Can you copy out the film review below in full, word for word?

> _Selected passage_:
**********

But this one, directed by Fred Niblo and starring Douglas Fairbanks Sr, eclipses all the forerunners and most of the successors, largely thanks to the presence of Fairbanks, cusping 40 when he made this but leaping around and larger than life from the moment he hits the screen.

This happens once Niblo has got all his intrigues and plotting in place – the king (Adolphe Menjou) and Cardinal Richelieu (Nigel de Brulier) playing chess, the Queen (Mary MacLaren) being surreptitiously passed a billet doux by Lady Constance (Marguerite de la Motte) on behalf of the libertine the Duke of Buckingham (Thomas Holding), an exchange noticed by Richelieu’s accomplice Milady de Winter (Barbara La Marr), and which Richelieu intends to use to his advantage. The Queen isn’t interested in Buckingham but who cares about the truth when you’re trying to get a scandal going?

A historical aside. Buckingham really did get about. The English noble known as “the handsomest-bodied man in all England” at one point became Gentleman of the Bedchamber at the court of King James I, a role he took incredibly literally, according to court gossip.

But back to the French court of Louis XIII, where it’s obvious why the Dumas adventure has been adapted so many times. The characters – Louis, Richelieu and Milady in particular – are big, the story is very well known already (handy for a silent film) and the questions it asks about the ruling elite aren’t too troubling. If things have gone wrong it’s not because of the man at the top but instead is the work of some sibilant adviser pouring oil in his ear.

Richelieu is the pivot on which it all turns, in other words, as he is in all the adaptations that follow, and Nigel de Brulier is so good in the role he’d play it another three times – erect, slim-hipped, too courtly, too fastidious and with a tendency to stroke things malevolently, he’s the archetypal Bond villain from top to toe.

**********

> _Material supplied_:
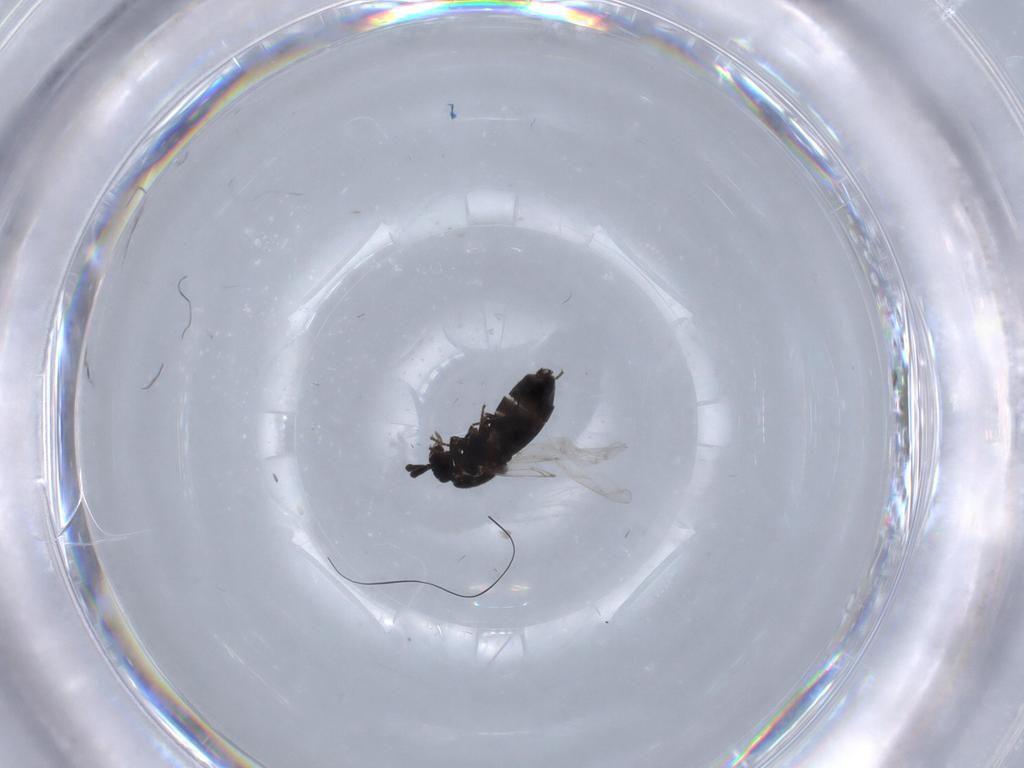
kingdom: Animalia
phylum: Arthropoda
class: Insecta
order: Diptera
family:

**********

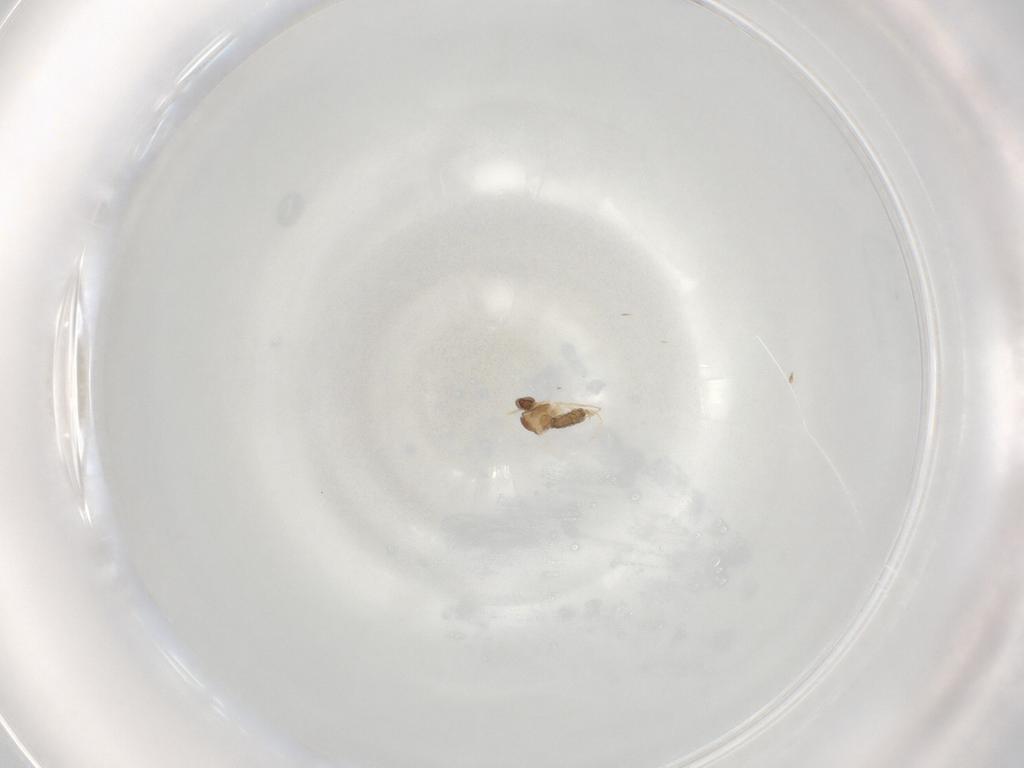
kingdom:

**********

> _Finished task_:
But this one, directed by Fred Niblo and starring Douglas Fairbanks Sr, eclipses all the forerunners and most of the successors, largely thanks to the presence of Fairbanks, cusping 40 when he made this but leaping around and larger than life from the moment he hits the screen.

This happens once Niblo has got all his intrigues and plotting in place – the king (Adolphe Menjou) and Cardinal Richelieu (Nigel de Brulier) playing chess, the Queen (Mary MacLaren) being surreptitiously passed a billet doux by Lady Constance (Marguerite de la Motte) on behalf of the libertine the Duke of Buckingham (Thomas Holding), an exchange noticed by Richelieu’s accomplice Milady de Winter (Barbara La Marr), and which Richelieu intends to use to his advantage. The Queen isn’t interested in Buckingham but who cares about the truth when you’re trying to get a scandal going?

A historical aside. Buckingham really did get about. The English noble known as “the handsomest-bodied man in all England” at one point became Gentleman of the Bedchamber at the court of King James I, a role he took incredibly literally, according to court gossip.

But back to the French court of Louis XIII, where it’s obvious why the Dumas adventure has been adapted so many times. The characters – Louis, Richelieu and Milady in particular – are big, the story is very well known already (handy for a silent film) and the questions it asks about the ruling elite aren’t too troubling. If things have gone wrong it’s not because of the man at the top but instead is the work of some sibilant adviser pouring oil in his ear.

Richelieu is the pivot on which it all turns, in other words, as he is in all the adaptations that follow, and Nigel de Brulier is so good in the role he’d play it another three times – erect, slim-hipped, too courtly, too fastidious and with a tendency to stroke things malevolently, he’s the archetypal Bond villain from top to toe.